3. Pick stocks you want to buy
With an online brokerage and investment account chosen, you can finally do what you came here to do: pick stocks and start investing.
Of course, you don’t want to pick just any old stocks. You want to find and buy stocks that have long-term growth potential, solid business models, and strong financial footing.
In short, you want to pick stocks wisely, which might involve using evaluation metrics, digging into a company’s financial records, or using the research available to you in your brokerage account. The Motley Fool’s Stock Advisor is also a good source of investment advice.
Once you do identify good long-term stocks, you’ll want to decide how many shares to buy. This isn’t as difficult as it sounds, and, in fact, your investing budget and the stock price will often help you decide. If your brokerage allows fractional shares (think 5.482 shares instead of a solid 5), you can purchase any dollar amount. For instance, with $1,000 Canadian dollars to invest with, you can buy a full $1,000 worth of shares.
If they don’t offer fractional, you’ll have to divide your stock trading money by the price of the stock, then round down. For instance, if a stock is selling for $94, then you can buy 10 full shares ($940) with $1,000, then save up another $34 to buy that eleventh one.
4. Choose an order type
After you’ve chosen a stock and the shares you want, you’ll have to decide on your order type. Luckily, there are only two main order types, and they’re fairly easy to understand:
- Market order: When you place a market order, you’re asking your broker to trade shares immediately. Whether you’re buying stock or selling it, you want it to be done right away.
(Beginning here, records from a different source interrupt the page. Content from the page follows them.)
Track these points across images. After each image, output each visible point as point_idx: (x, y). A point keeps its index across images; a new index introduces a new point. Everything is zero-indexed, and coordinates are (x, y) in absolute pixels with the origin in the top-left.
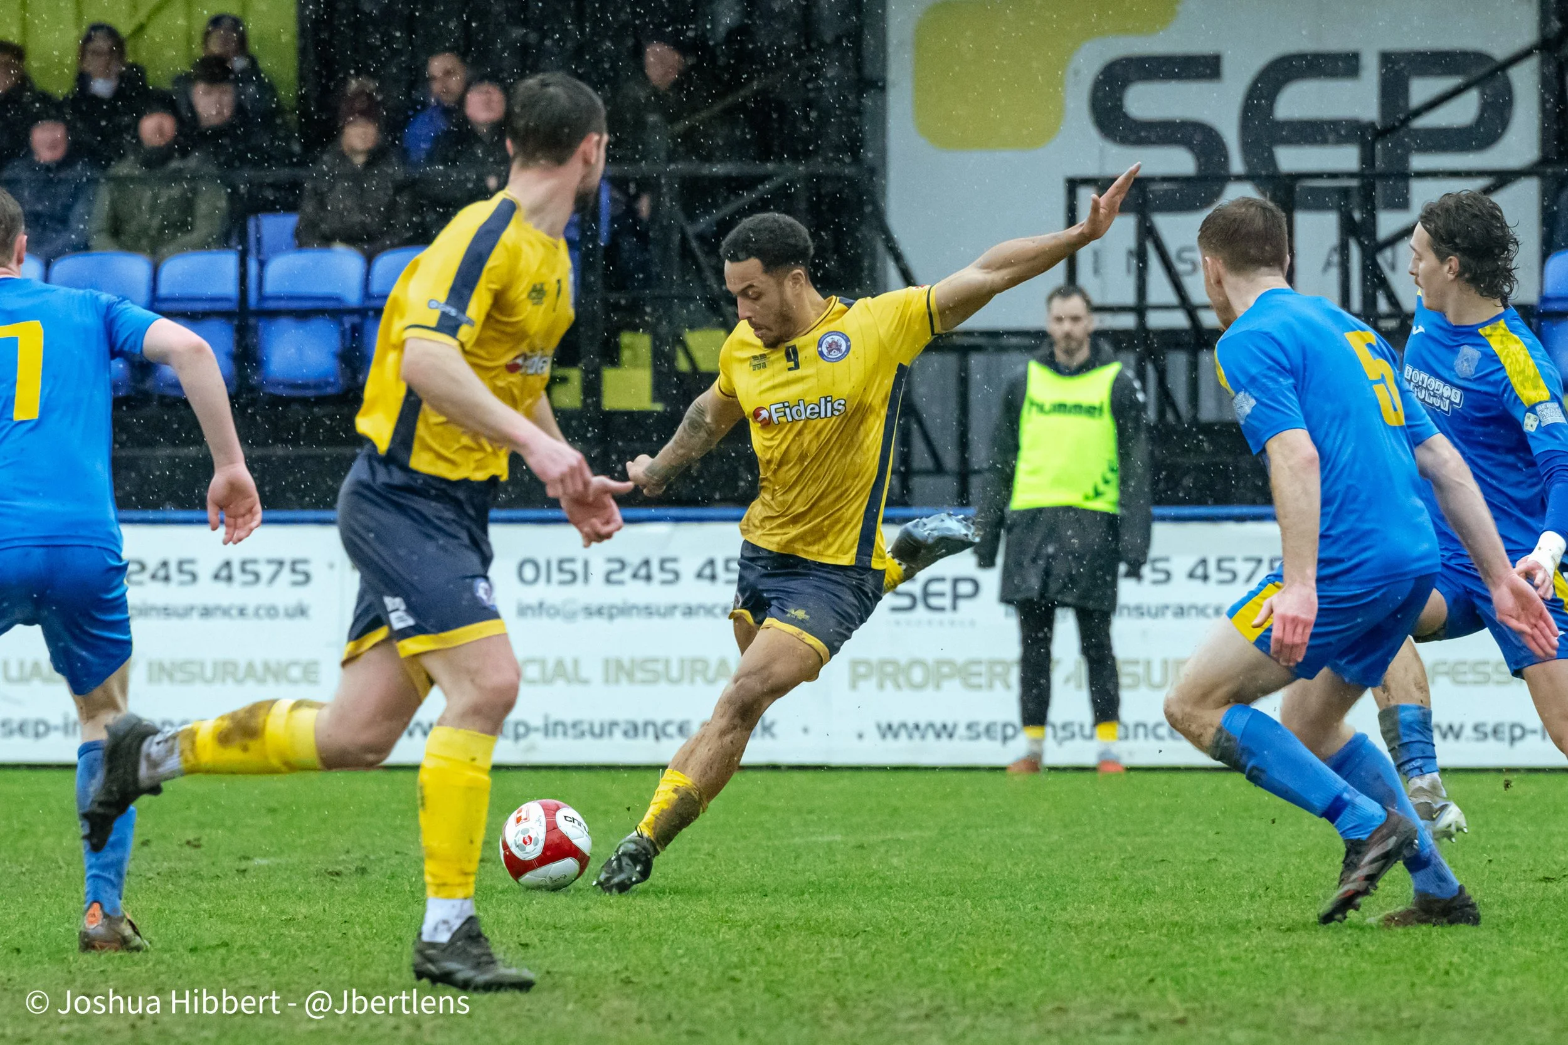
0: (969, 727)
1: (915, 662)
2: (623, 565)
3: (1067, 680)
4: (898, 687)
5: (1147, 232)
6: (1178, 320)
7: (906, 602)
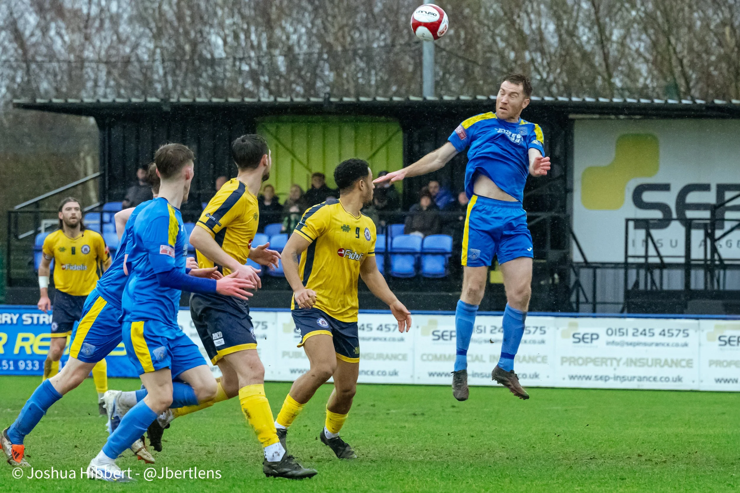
0: (596, 377)
1: (580, 358)
2: (496, 328)
3: (624, 364)
4: (575, 365)
5: (648, 235)
6: (657, 260)
7: (577, 340)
- Limit order: When you place a limit order, you’re asking your broker to buy or sell shares at a specified stock price. For instance, if you want to buy stock in Company A, but you think its current stock price is too high (say, it’s $780 per share right now), you could place a limit order to buy the stock if it falls to $600. Likewise, if you’re losing confidence in Company A, and you’re currently a shareholder, you could place a limit order to sell if the individual stocks hit $800.
5. Place your stock order with your brokerage
At this point, you have all the pieces to complete your order with your brokerage. To recap, here’s what your broker will ask for:
- Ticker symbol: an abbreviation used to identify the company you want to buy.
- Shares: the total number of shares you want.
- Order type: whether you want to place the order now (market) or wait until the stock hits a specified price (limit).
Once you hit “place order,” your broker will start executing it. Depending on your brokerage, it could take a few minutes before you become an official shareholder of the company you chose. But soon enough you’ll see the stock appear in your holding.
6. Continue to diversify your portfolio
Now that you know how to buy stocks in Canada, the next step is to repeat the steps above until you have a well-diversified holding.
What does a diversified holding look like? For one, it involves owning investments that represent a broad range of industries, market sectors, and even different asset classes (bonds, cryptocurrency, commodities, real estate).
The idea is that by spreading your money across many different investments, you might limit the downside if a market correction or downturn hurts a specific part of the economy.
Of course, if you’d rather not spend your time handpicking stocks, you can always buy shares of an exchange-traded fund (ETF) or mutual fund. One share of an ETF will spread your money across numerous companies. You can buy and sell ETFs in the same way described above, by placing an order with your online brokerage.